| YOUR ASSIGNMENT |
Leave the images behind and copy every record exactly.

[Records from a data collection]
+++

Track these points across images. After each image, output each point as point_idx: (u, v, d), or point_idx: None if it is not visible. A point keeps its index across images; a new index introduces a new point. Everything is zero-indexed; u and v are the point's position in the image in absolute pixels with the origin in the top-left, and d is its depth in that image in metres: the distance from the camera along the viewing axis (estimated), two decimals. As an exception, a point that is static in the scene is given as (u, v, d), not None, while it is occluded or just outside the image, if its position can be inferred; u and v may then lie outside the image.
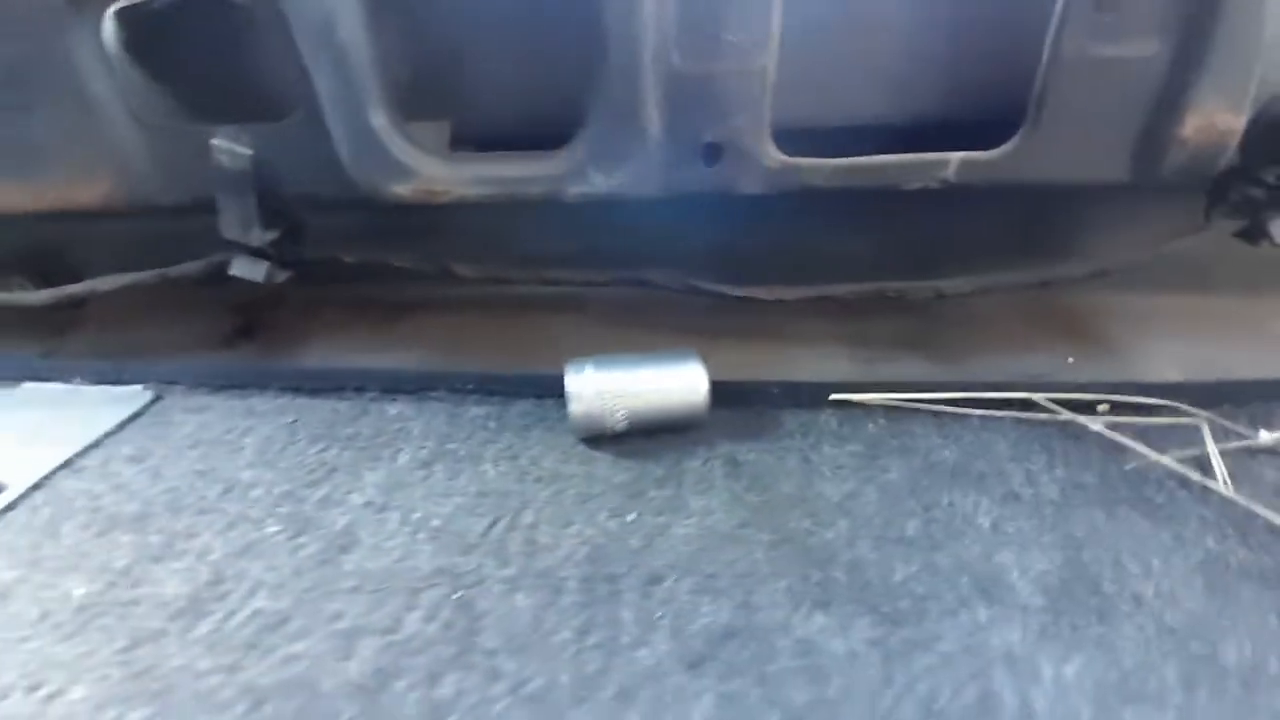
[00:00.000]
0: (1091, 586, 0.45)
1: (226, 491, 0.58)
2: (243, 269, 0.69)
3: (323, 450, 0.63)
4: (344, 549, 0.52)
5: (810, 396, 0.66)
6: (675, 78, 0.55)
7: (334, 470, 0.60)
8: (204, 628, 0.46)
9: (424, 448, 0.63)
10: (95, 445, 0.66)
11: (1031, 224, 0.72)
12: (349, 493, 0.58)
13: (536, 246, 0.77)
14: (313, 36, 0.54)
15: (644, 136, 0.58)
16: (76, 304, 0.88)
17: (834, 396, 0.65)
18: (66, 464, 0.64)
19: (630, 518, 0.53)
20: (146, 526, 0.55)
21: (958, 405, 0.63)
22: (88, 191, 0.65)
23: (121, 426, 0.69)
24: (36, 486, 0.61)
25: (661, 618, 0.45)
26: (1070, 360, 0.70)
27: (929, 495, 0.53)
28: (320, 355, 0.80)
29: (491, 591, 0.47)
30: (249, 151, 0.61)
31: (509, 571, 0.49)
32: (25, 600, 0.49)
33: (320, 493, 0.58)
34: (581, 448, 0.61)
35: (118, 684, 0.42)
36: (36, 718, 0.40)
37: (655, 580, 0.47)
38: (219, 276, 0.74)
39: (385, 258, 0.75)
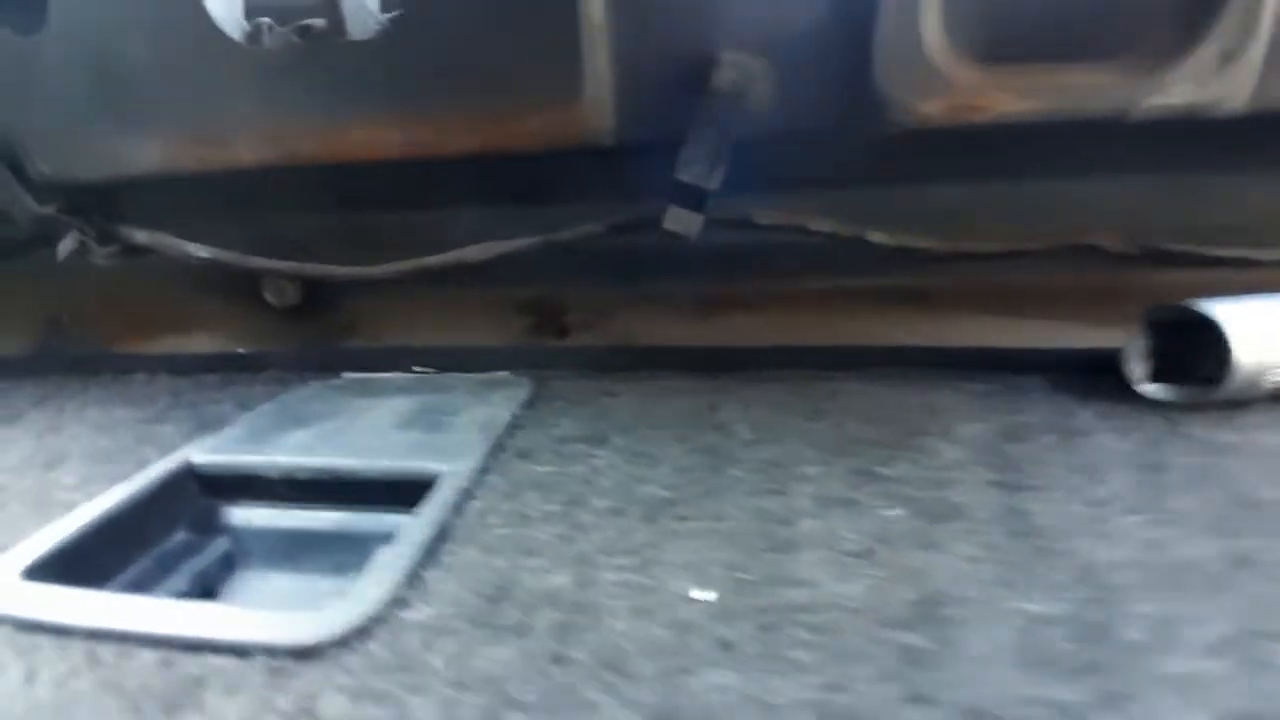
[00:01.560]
0: None
1: (787, 474, 0.42)
2: (677, 222, 0.56)
3: (831, 430, 0.48)
4: (1054, 545, 0.35)
5: None
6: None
7: (890, 450, 0.45)
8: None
9: (984, 421, 0.47)
10: (517, 427, 0.51)
11: None
12: (959, 473, 0.42)
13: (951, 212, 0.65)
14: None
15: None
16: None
17: None
18: (499, 447, 0.48)
19: None
20: (757, 515, 0.39)
21: None
22: (532, 125, 0.54)
23: (526, 409, 0.55)
24: (485, 470, 0.45)
25: None
26: None
27: None
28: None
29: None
30: (759, 62, 0.51)
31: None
32: (654, 616, 0.32)
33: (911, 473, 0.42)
34: (1212, 413, 0.46)
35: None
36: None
37: None
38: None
39: (801, 221, 0.64)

+++

| RESPONSE FOR THIS EXERCISE |
Track these points across images. After each image, output each point as point_idx: (u, v, d), or point_idx: None if it is not visible. A point keeps its index across images; a new index introduces a new point. Everything is zero-indexed; u and v are the point's position in the image in absolute pixels with the origin in the top-left, and d is its depth in that image in metres: the distance from the camera along the viewing axis (estimated), two decimals. As an exception, a point that is static in the scene is given as (u, v, d), not None, while it is occluded or just outside the image, if its position can be inferred; u and v may then lie outside the image.
[00:00.000]
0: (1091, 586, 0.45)
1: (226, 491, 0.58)
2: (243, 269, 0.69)
3: (323, 450, 0.63)
4: (344, 549, 0.52)
5: (810, 396, 0.66)
6: (675, 78, 0.55)
7: (334, 470, 0.60)
8: (204, 628, 0.46)
9: (424, 448, 0.63)
10: (95, 445, 0.66)
11: (1031, 224, 0.72)
12: (349, 493, 0.58)
13: (536, 246, 0.77)
14: (313, 36, 0.54)
15: (644, 136, 0.58)
16: (76, 304, 0.88)
17: (834, 396, 0.65)
18: (66, 464, 0.64)
19: (630, 518, 0.53)
20: (146, 526, 0.55)
21: (958, 405, 0.63)
22: (88, 191, 0.65)
23: (121, 426, 0.69)
24: (36, 486, 0.61)
25: (661, 618, 0.45)
26: (1070, 360, 0.70)
27: (929, 495, 0.53)
28: (320, 355, 0.80)
29: (491, 591, 0.47)
30: (249, 151, 0.61)
31: (509, 571, 0.49)
32: (25, 600, 0.49)
33: (320, 493, 0.58)
34: (581, 448, 0.61)
35: (118, 684, 0.42)
36: (36, 718, 0.40)
37: (655, 580, 0.47)
38: (219, 276, 0.74)
39: (385, 258, 0.75)
[00:01.560]
0: None
1: (787, 474, 0.42)
2: (677, 222, 0.56)
3: (831, 430, 0.48)
4: (1054, 545, 0.35)
5: None
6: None
7: (890, 450, 0.45)
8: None
9: (984, 421, 0.47)
10: (517, 427, 0.51)
11: None
12: (959, 473, 0.42)
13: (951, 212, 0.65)
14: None
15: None
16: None
17: None
18: (499, 447, 0.48)
19: None
20: (757, 515, 0.39)
21: None
22: (532, 125, 0.54)
23: (526, 409, 0.55)
24: (485, 470, 0.45)
25: None
26: None
27: None
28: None
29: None
30: (759, 62, 0.51)
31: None
32: (654, 616, 0.32)
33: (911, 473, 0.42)
34: (1212, 413, 0.46)
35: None
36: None
37: None
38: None
39: (801, 221, 0.64)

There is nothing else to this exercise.